4. A moins d’un mois de la rentrée judiciaire, la léthargie semble générale. Tous les intervenants dans le fonctionnement de la justice semblent vagués à leurs occupations estivales. Il faudrait juste rappeler que la justice c’est les magistrats et les greffiers, mais aussi les avocats, les huissiers de justice, les notaires, traducteurs, experts, les fonctionnaires de la police judiciaire, …
5. Dans quelques jours, nos tribunaux seront comme d’habitude pris d’assaut par les justiciables, les curieux, les professionnels. Leur architecture et l’exigüité des locaux risqueraient fort de ne pas permettre une distanciation sociale.
6. les risques sont nombreux, le fonctionnement de la justice tunisienne est encore très présentiel. Les contacts sont nombreux. Les avocats par exemple doivent se déplacer quotidiennement aux tribunaux, non pas pour des audiences dont le nombre est souvent disproportionné à la nécessité du dossier, mais souvent pour prendre connaissance du dossier et en prendre copie en faisant la queue et en photocopiant toutes les pages à la photocopie ultra bondée située dans ou en face du tribunal.
7. les contacts sont aussi nombreux avec les notaires et les huissiers de justice qui ne travaillent quasiment pas à distance et qu’il est très difficile de joindre par les moyens de communication modernes.
8. Les justiciables sont dans l’obligation de se déplacer au tribunal d’instance pour obtenir un certificat décès (حجة وفاة), aux audiences pénales pour assister car ils sont dans l’obligation de se présenter devant les juges, aux audiences de conciliation qui n’en sont pas de vraies conciliations…
9. Le risque est énorme, le contact est permanent et les alternatives ne semblent pas être la priorité.

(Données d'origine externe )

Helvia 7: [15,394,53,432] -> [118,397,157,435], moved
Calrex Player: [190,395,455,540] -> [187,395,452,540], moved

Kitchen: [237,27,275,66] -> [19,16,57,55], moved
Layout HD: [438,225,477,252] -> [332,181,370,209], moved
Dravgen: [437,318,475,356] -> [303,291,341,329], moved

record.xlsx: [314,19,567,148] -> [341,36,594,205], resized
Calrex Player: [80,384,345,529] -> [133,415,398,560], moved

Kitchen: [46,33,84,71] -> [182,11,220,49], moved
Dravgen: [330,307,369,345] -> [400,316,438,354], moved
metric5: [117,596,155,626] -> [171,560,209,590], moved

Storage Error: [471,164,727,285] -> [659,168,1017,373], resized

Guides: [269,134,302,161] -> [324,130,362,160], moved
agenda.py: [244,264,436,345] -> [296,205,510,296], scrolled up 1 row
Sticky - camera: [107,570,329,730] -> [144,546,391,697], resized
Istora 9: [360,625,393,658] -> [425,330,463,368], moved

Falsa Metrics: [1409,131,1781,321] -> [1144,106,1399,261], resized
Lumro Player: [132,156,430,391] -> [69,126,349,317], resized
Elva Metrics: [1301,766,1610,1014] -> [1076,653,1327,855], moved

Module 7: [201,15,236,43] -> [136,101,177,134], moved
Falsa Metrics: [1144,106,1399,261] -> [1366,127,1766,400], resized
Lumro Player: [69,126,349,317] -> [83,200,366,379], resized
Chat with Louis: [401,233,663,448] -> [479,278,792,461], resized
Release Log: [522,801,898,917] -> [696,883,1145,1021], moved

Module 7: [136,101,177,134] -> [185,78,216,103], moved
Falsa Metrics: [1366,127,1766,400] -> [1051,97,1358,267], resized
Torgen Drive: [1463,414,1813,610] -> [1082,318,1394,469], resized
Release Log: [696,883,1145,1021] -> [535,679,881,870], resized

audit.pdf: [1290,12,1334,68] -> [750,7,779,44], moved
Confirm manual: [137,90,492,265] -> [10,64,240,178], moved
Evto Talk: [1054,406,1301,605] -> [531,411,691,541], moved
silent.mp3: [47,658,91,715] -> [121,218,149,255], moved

Et pourtant il est d’urgence de penser et d’agir dans ce sens. Je pourrai peut-être me permettre de dire que les avocats devaient être rappelés à l’ordre par leur conseil de l’ordre de respecter l’obligation non seulement déontologique mais aussi légale de joindre à leurs conclusions les pièces du dossier, permettant ainsi d’éviter un déplacement au tribunal et un embouteillage aux photocopies en plus d’un contact inutile avec le greffe.
Les tribunaux sous l’égide du ministère de la justice, devraient prévoir un accueil téléphonique de renseignement. Cela contribuera à avoir moins de déplacements inutiles au tribunal. Les magistrats peuvent aussi « réfactionner » les dispositions du code de procédure permettant la désignation d’un juge de la mise en état.
10. Toutes ces pistes de réflexions ne sont que quelques idées pour agir dans l’urgence, dans le courant terme. A moyen terme (le long terme ne devrait pas exister), une digitalisation complète de la justice est plus que nécessaire. A cela on peut ajouter l’introduction de certains modes alternatifs de règlement des différends et la consolidation de ceux existants.
11. Aux maux anciens de la justice tunisienne, nous ne pouvons pas rajouter d’autres.
Pour finir je citerai Alain qui disait que « Justice ne peut attendre. ». Demain, il sera encore plus tard qu’aujourd’hui.